Painting our doors

This week I've been working on a new novel, Renaissance.  The action is set on a large recycling ship, and I had to ask myself: What does a recycling ship do?  And how does it carry out those operations?  

My starting point for answering those questions was remembering snatches of video I'd seen on the news about recycling plants here on Earth.  Basically, stuff comes in, travels along a big belt to get sorted, and drops into different bins.  So how would this work on a ship out in the hostile void of space?  Well, you wouldn't get a fleet of lorries turning up and dumping their loads in your reception area.  I needed a different way to recycle space junk.  So here's what I came up with.

The ship sidles up to the piece of junk and then takes it apart using grapples and drones.  Those tear off chunks of the the structure.  They then pass through airlocks and down chutes to the Belt Room.  When they come on to the belt, scanners identify what the junk is made of and sort it into the right chutes.  But there are bound to be some bits the scanners can't identify fast enough.  So those unidentifieds get dumped onto sorting tables where the Belt Rats identify them and sort them.  A multi-species crew sorts junk on Renaissance.

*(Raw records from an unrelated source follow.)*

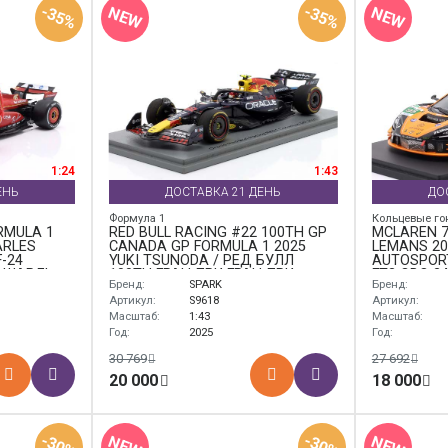
-35%
-35%
NEW
NEW
1:24
1:43
ЕНЬ
ДОСТАВКА 21 ДЕНЬ
ДО
Формула 1
Кольцевые го
RMULA 1
RED BULL RACING #22 100TH GP
MCLAREN 7
ARLES
CANADA GP FORMULA 1 2025
LEMANS 20
-24
YUKI TSUNODA / РЕД БУЛЛ
AUTOSPOR
 ШАРЛЬ
100TH ГРАН-ПРИ ГРАН-ПРИ
ГТ3 ЭВО 2
Бренд:
SPARK
Бренд:
КАНАДЫ ФОРМУЛА-1 ЮКИ
УНИТЕД А
ЦУНОДА КРАСНЫЙ
Артикул:
S9618
Артикул:
Масштаб:
1:43
Масштаб:
Год:
2025
Год:
30 769
27 692
20 000
18 000
-30%
-30%
NEW
NEW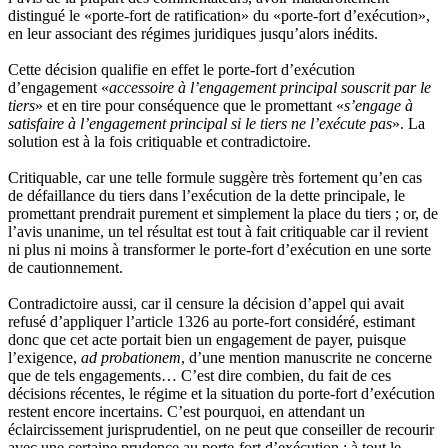
distingué le «porte-fort de ratification» du «porte-fort d’exécution»,
en leur associant des régimes juridiques jusqu’alors inédits.
Cette décision qualifie en effet le porte-fort d’exécution
d’engagement «
accessoire à l’engagement principal souscrit par le
tiers
» et en tire pour conséquence que le promettant «
s’engage à
satisfaire à l’engagement principal si le tiers ne l’exécute pas
». La
solution est à la fois critiquable et contradictoire.
Critiquable, car une telle formule suggère très fortement qu’en cas
de défaillance du tiers dans l’exécution de la dette principale, le
promettant prendrait purement et simplement la place du tiers ; or, de
l’avis unanime, un tel résultat est tout à fait critiquable car il revient
ni plus ni moins à transformer le porte-fort d’exécution en une sorte
de cautionnement.
Contradictoire aussi, car il censure la décision d’appel qui avait
refusé d’appliquer l’article 1326 au porte-fort considéré, estimant
donc que cet acte portait bien un engagement de payer, puisque
l’exigence,
ad probationem
, d’une mention manuscrite ne concerne
que de tels engagements… C’est dire combien, du fait de ces
décisions récentes, le régime et la situation du porte-fort d’exécution
restent encore incertains. C’est pourquoi, en attendant un
éclaircissement jurisprudentiel, on ne peut que conseiller de recourir
avec une certaine prudence au porte-fort d’exécution ; à tout le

That led me to describing the room's machinery, and also the language of hand signals the Rats use in the noisy room to signal to each other that they're lobbing pieces of materials their way.  The Belt Rats work long, hard shifts for weeks on end in a noisy environment.

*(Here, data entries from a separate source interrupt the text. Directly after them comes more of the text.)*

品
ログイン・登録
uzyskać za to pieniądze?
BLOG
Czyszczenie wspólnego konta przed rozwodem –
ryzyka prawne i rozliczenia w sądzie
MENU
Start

That led me to wondering where they lived.  I decided their small accommodations would be off a long hallway on the same deck as the Belt Room.  I also decided that, as Renaissance and their quarters were their permanent home, they'd want to personalise their spaces.  Which brought me to the idea of painted doors.  The Rats had started by producing nameplates in their own languages.  That had then grown into decorating the whole of their quarters' doors.

I decided the sunrises and sunsets they painted would have different coloured stars, and vegetation.  Some of the doors bore mandalas, and one - Yestirr, the Belt Chief's - has a painting of her people, the equine Aubriann.

I'm far from done on detailing Renaissance, but the ship is the novel's major setting, so I expect a host of other details will emerge as I write.